Genomic Vision’s Technology offers a powerful diagnostic solution for

Facio-scapulo-humeral muscular dystrophy (FSHD)

A usually autosomal dominant, inherited form of muscular dystrophy

Facio-scapulo-humeral muscular dystrophy (FSHD) is the third most prevalent muscular hereditary myopathy. FSHD manifests as atrophy and weakness in the face, shoulders, and ambulatory muscles. There is great variability in clinical severity, from a severe infantile form to individuals who remain asymptomatic throughout their lives.

This autosomal dominant disease is thought to affect 1 out of 10,000 to 1 out of 20,000 people. The actual number of individuals with FSHD worldwide is 870,000, which could be significantly higher due to undiagnosed cases. About 70% of FSHD patients inherit the disease from a parent, while 30% of the cases are sporadic and associated to de novo mutations. Approximately 95% of FSHD cases are known as Type 1, the remaining 5% of FSHD cases called Type 2.

FSHD1 is associated with the contraction of a repeat array (D4Z4) at the sub-telomeric end of the chromosome 4

The repeated sequence, 3.3 kb-D4Z4, is present on 4q as well as 10q chromosomes and the repeat arrays usually comprise from one to hundreds of copies of tandem repeated D4Z4.

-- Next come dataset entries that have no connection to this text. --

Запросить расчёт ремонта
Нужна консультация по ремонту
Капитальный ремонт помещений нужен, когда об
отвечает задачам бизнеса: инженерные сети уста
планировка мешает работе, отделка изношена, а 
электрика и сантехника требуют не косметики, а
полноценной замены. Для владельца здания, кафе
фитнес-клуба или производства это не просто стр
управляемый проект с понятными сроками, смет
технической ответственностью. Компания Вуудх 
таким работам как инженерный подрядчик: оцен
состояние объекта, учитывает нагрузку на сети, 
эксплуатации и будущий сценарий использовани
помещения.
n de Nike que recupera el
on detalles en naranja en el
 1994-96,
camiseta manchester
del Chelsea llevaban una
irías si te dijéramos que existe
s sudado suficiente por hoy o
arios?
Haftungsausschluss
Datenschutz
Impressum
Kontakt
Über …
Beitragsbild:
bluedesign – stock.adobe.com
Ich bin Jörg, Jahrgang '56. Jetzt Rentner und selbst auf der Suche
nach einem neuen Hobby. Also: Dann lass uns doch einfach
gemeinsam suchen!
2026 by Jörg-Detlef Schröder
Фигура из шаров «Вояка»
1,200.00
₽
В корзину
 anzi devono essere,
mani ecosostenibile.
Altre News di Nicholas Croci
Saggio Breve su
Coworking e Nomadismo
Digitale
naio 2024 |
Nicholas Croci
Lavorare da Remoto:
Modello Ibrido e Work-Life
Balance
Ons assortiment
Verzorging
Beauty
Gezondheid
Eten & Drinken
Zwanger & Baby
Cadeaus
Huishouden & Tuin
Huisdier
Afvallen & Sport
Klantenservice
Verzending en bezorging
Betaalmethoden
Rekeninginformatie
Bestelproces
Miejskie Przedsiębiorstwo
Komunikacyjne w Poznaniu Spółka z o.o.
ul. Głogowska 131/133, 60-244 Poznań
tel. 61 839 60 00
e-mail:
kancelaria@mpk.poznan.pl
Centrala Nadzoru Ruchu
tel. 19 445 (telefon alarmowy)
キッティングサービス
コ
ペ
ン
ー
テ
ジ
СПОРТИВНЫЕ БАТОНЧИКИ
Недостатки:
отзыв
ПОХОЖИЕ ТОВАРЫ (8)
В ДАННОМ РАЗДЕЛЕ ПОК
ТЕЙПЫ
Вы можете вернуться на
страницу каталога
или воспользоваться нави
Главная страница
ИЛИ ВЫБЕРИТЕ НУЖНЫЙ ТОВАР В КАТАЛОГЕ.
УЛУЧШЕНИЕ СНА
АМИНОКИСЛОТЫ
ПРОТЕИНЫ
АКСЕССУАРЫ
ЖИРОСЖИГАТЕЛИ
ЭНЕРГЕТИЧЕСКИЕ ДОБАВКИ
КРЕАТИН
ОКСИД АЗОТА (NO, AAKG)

Two haplotypes of 4q chromosomes exist, qA and qB, diverging in their telomeric extremities, with a roughly 50% ratio for both 4qA and 4qB. The disease segregates with short (less than ten copies) 4qA alleles.

All individuals with FSHD1 have a D4Z4 allele of between one and ten repeat units associated to FSHD1. 4qB and 10q alleles of any size are not pathogenic.

Complex diagnosis due to the presence of a virtually identical repeat array on chromosome 10 and the high frequency of mosaicism 

The diagnosis of FSHD1 is technically challenging due to the repetitive nature of the D4Z4 sequence. The detection is further complicated by the presence of a homologous repeat array on chromosome 10. There is also a high frequency of somatic mosaicism that occurs for the FSHD1 contraction probably through a mitotic event during early embryonic development. The frequency of the mosaic allele and the affected cell types are possibly related to the phenotypic outcome of the disease and require an accurate recognition.

Current genetic tests are based on Southern blotting, which uses pulse field gel electrophoresis or, less accurately, linear gel, which is laborious and can render data that is difficult to interpret as it yields uncertain results when D4Z4 repeats on chromosomes 4 and 10 cannot be distinguished. The successive failures in the detection of complex rearrangements, mosaicisms and variants can be responsible for ambiguous diagnostic results.

An assay based on Genomic Vision’s Technology

Clear and precise identification of FSHD1-specific repeats within their specific genomic environment

Following the successful clinical trials in partnership with Prof Nicolas Lévy at La Timone Hospital, Marseille (reference laboratory for genetic testing) and with the University of the Mediterranean, Marseille, Genomic Vision launched the commercialization of the test in 2013. Our FHSD diagnostic assay is already used at La Timone Hospital in France and by Quest Diagnostics in the United States.